**LISTED RECORDS**:
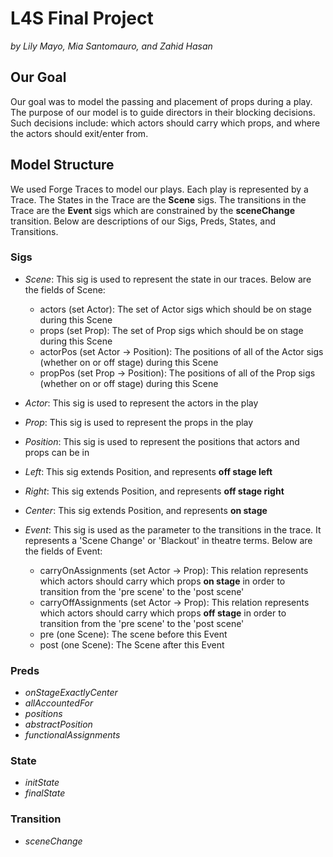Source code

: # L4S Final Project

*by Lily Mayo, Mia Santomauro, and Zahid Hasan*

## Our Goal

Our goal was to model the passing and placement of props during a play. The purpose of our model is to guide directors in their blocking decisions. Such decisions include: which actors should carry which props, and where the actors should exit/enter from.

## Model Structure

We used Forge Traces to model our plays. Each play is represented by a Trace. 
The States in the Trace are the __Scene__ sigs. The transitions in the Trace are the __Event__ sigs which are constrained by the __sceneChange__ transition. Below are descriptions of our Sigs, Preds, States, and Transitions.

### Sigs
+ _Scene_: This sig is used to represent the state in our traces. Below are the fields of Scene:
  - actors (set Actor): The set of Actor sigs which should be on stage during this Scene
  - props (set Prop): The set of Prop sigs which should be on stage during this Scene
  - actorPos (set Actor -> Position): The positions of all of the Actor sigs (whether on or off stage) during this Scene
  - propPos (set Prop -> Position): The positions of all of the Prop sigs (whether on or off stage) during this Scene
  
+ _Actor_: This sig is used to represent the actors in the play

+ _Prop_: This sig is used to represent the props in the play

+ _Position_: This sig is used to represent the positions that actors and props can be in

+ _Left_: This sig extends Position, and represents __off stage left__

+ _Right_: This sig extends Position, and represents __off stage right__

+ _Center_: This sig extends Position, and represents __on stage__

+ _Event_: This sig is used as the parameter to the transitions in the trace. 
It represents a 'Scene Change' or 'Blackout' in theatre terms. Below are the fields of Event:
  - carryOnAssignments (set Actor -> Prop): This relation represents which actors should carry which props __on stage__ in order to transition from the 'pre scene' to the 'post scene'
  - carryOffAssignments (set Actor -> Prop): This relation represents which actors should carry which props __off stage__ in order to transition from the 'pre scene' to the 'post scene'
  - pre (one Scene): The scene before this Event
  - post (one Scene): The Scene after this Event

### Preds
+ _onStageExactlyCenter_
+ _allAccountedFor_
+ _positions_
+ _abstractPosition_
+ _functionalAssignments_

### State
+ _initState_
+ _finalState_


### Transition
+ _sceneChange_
==
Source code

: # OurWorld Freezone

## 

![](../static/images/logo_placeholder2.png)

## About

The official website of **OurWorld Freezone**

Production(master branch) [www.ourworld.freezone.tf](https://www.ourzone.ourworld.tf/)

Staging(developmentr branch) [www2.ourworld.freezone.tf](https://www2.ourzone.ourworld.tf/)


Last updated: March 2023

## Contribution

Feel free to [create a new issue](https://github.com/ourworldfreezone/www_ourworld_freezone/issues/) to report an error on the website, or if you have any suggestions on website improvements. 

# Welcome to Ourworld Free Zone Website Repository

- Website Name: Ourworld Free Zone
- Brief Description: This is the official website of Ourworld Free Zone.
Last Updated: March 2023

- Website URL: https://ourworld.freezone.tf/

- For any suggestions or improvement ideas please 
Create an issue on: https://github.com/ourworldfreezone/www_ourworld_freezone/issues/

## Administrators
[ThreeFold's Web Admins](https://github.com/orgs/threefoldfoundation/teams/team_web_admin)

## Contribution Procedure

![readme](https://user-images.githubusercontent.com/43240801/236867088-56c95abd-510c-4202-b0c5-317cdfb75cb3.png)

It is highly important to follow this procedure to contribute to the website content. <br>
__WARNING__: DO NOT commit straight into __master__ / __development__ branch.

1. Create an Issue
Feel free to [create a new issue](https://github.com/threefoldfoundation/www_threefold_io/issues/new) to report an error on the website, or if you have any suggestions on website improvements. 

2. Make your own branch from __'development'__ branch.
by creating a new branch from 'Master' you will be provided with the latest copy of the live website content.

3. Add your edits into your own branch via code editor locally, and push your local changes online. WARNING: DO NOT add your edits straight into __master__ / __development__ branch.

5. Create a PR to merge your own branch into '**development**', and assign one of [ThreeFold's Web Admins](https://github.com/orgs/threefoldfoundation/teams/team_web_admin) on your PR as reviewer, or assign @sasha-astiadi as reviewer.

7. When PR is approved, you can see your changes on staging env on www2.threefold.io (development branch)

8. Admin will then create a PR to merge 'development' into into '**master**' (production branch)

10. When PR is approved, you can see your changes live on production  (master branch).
...
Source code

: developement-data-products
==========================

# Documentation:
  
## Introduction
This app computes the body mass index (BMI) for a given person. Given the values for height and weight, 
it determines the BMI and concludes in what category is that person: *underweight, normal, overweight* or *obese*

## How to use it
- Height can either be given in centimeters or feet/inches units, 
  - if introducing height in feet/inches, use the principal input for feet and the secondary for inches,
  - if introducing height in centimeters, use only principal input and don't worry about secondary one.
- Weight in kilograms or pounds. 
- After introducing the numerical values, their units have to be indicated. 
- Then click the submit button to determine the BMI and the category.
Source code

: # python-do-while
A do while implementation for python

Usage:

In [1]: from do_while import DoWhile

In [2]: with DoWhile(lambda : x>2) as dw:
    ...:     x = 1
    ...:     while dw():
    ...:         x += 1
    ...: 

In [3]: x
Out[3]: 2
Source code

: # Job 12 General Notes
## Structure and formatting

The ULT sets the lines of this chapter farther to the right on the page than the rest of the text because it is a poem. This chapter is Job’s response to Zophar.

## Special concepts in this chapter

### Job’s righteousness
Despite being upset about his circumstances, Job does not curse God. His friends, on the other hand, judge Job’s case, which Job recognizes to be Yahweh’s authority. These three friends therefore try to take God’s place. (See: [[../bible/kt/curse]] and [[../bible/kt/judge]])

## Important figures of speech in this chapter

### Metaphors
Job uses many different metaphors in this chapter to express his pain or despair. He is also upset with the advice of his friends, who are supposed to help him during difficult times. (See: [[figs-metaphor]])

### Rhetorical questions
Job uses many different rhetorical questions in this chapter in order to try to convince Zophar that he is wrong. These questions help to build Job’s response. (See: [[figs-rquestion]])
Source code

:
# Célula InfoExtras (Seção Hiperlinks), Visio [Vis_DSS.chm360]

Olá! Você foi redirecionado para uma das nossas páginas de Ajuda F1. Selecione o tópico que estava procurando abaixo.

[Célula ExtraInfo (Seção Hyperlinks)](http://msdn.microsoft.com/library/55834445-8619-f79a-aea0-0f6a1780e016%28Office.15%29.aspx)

**PROBLEM DESCRIPTION**: Reproduce the data between the line containing "### Metaphors" and the line containing "Job uses many different metaphors", inclusive, with nothing changed.

**ANSWER AREA**:
### Metaphors
Job uses many different metaphors in this chapter to express his pain or despair. He is also upset with the advice of his friends, who are supposed to help him during difficult times. (See: [[figs-metaphor]])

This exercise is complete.